Over the years the world’s love towards sustainable energy sources has increased and climate policymakers have been encouraging countries to create green hydrogen, against the ‘grey’ or ‘blue’ hydrogen as they increasingly factor in the clean fuel as part of their energy transition.
Grey hydrogen is gas manufactured using fossil fuels like natural gas and currently accounts for nearly 95 percent of production. Blue hydrogen is also extracted from fossil fuel but through a process called methane reformation, where the carbon emissions are captured and stored.
As the world is looking for ways to cut off fossil fuel from future energy mixes, the technology that uses renewables to split water molecules through electrolysis is being increasingly favored.
“Green hydrogen is already close to being competitive today in regions where all the favorable conditions align, but these are usually far from demand centers,” the intergovernmental agency said in its report.
The report further cites a South American region, Patagonia, where wind energy could have a capacity factor of almost 50 percent, with an electricity cost of $25-30 MWh, which is enough to achieve a green hydrogen production cost of about $2.5/kg and close to the blue hydrogen cost range.

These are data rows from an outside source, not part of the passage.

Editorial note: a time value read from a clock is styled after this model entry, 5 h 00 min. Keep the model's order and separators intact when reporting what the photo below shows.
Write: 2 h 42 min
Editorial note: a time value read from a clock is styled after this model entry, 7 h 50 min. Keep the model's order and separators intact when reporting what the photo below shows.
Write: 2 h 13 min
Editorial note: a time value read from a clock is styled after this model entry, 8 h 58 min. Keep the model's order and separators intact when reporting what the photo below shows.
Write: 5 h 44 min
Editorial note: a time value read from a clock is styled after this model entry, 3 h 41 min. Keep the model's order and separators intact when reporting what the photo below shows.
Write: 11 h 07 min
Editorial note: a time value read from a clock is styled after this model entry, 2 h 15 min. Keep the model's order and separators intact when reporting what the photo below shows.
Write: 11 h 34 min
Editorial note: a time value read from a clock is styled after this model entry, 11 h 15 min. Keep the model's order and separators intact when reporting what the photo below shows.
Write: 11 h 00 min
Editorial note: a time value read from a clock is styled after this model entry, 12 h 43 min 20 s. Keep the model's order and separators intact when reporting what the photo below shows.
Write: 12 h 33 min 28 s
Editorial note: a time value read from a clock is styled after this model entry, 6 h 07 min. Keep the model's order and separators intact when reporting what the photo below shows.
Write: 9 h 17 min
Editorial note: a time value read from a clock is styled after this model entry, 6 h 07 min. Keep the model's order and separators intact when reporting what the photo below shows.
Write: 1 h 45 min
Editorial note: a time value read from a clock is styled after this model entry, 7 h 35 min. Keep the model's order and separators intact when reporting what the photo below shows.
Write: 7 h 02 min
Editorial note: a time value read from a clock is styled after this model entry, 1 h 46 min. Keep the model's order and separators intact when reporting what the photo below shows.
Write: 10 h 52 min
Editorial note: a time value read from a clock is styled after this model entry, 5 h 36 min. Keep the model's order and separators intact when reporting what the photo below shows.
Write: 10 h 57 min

IRENA also states that green hydrogen is still 2-3 times more expensive than blue hydrogen and the cost of the former includes electricity costs, investment cost, fixed operating costs and the number of operating hours of the electrolyzer facilities.
Currently, the cost of green hydrogen is considered steep and it could fall below $2 per kilogram which is enough to make it competitive with other fuels in the coming years, according to the agency’s report.

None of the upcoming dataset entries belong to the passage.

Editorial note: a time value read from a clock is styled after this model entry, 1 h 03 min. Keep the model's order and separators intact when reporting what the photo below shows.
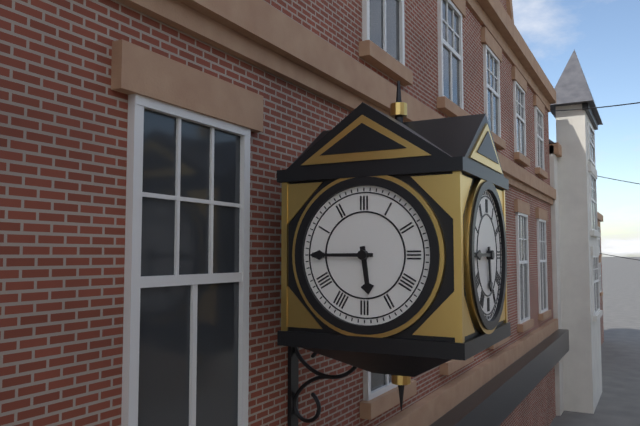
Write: 5 h 45 min
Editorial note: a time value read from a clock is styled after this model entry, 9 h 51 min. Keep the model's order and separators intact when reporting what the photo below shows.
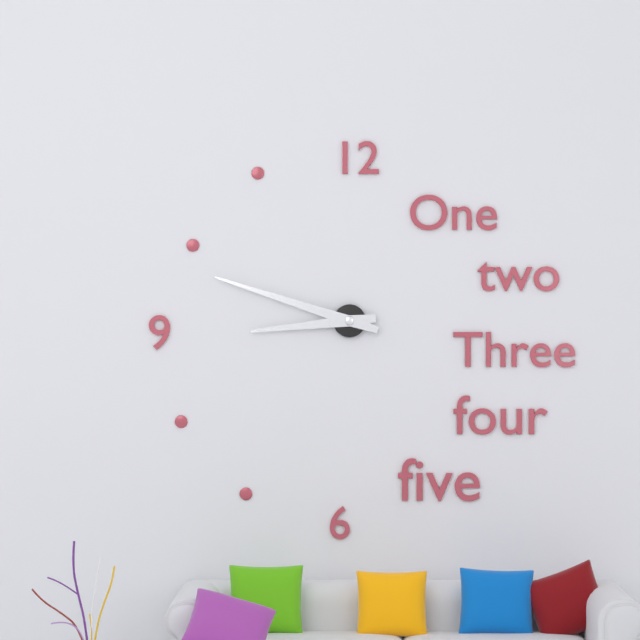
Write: 8 h 48 min
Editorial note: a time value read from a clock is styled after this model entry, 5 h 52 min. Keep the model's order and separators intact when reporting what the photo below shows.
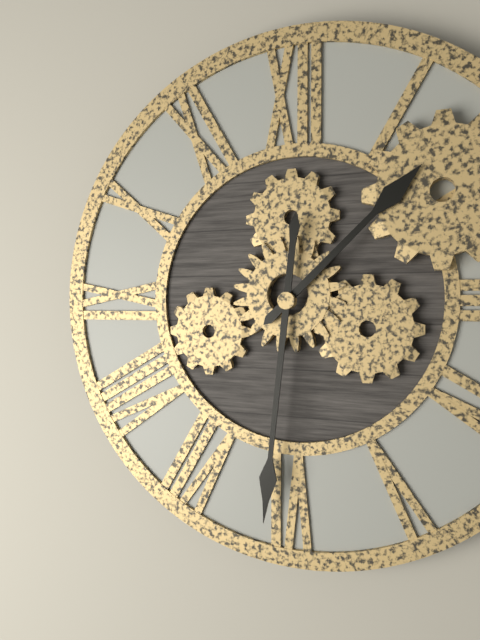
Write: 1 h 31 min
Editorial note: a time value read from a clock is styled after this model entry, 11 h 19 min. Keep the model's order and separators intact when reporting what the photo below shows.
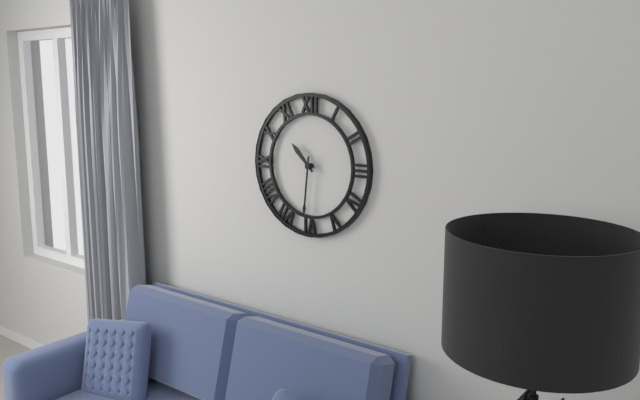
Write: 10 h 31 min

“Green hydrogen forms a cornerstone of the shift away from fossil fuels. Its uptake will be essential for sectors like aviation, international shipping and heavy industry, where energy intensity is high and emissions are hardest to abate,” said IRENA director-general Francesco La Camera.
Several energy firms including national oil company of the UAE, ADNOC are contributing for the development of a hydrogen ecosystem as part of their long-term growth plans. The world’s largest oil exporter, Saudi Arabia, is also mapping out new strategies as it looks for newer, alternative fuels to be part of its energy mix.
Hydrogen is considered as a promising alternative for fossil fuels, especially in the transportation sector. Clean hydrogen can cut down 34 percent of greenhouse gas emissions from the hydrocarbon industry, according to BloombergNEF.
According to the American management consulting firm McKinsey’s calculations, the development of a hydrogen economy could bring $140 billion in annual revenue by 2030 and support 700,000 jobs in the US.
“Still, far steeper growth is needed in renewable power as well as green hydrogen capacity to fulfill ambitious climate goals and hold the rise in average global temperatures at 1.5°C,” IRENA said in the report.